Needless to say, we had a fabulous time on Saturday night. And no, to my friends who assumed I was too hung over to blog yesterday (Who can blame ya? I do have a history...), I was not. I was, however, sleeping. Yes, sleeping...'til 2:00 in the afternoon. That's right, ladies...I did not fall asleep before leaving the house. I did not give up and go home early due to motherly exhaustion. I danced 'til all hours and went to sleep at the time I usually get up. And then...oh, thank God for my mother...I slept in...practically all day. Glory.
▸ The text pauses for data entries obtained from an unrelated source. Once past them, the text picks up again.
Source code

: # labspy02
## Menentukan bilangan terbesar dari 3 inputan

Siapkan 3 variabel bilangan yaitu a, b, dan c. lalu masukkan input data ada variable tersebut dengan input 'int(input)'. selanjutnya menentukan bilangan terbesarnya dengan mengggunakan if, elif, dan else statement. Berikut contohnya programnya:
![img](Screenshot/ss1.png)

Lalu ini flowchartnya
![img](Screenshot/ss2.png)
It was wonderful to feel that way again...just me and him. Date night. Dressed up. Cocktails. A dark, smoky room. Loud music. Just me and him.

I recognized us.

I remembered who we used to be. It was a relief, almost, to feel that way again. It didn't feel odd to be out that late, dancing, drinking, really living it up...just us. It felt, actually, normal. Familiar.

At one point during the night, I scanned the room and really looked at all the people there. Everyone looked so relaxed, so unfettered. I wondered if anyone else in that room had children at home. Because no one looked like a parent to me. And then I wondered: Did I look like a mom? Did we look like parents? Because right then, I didn't feel like a parent. I just felt like me. Just me, all glammed up, dancing and laughing and drinking, and fantasizing for a bit about leaving it all behind...and running away together. Just like the olden' days.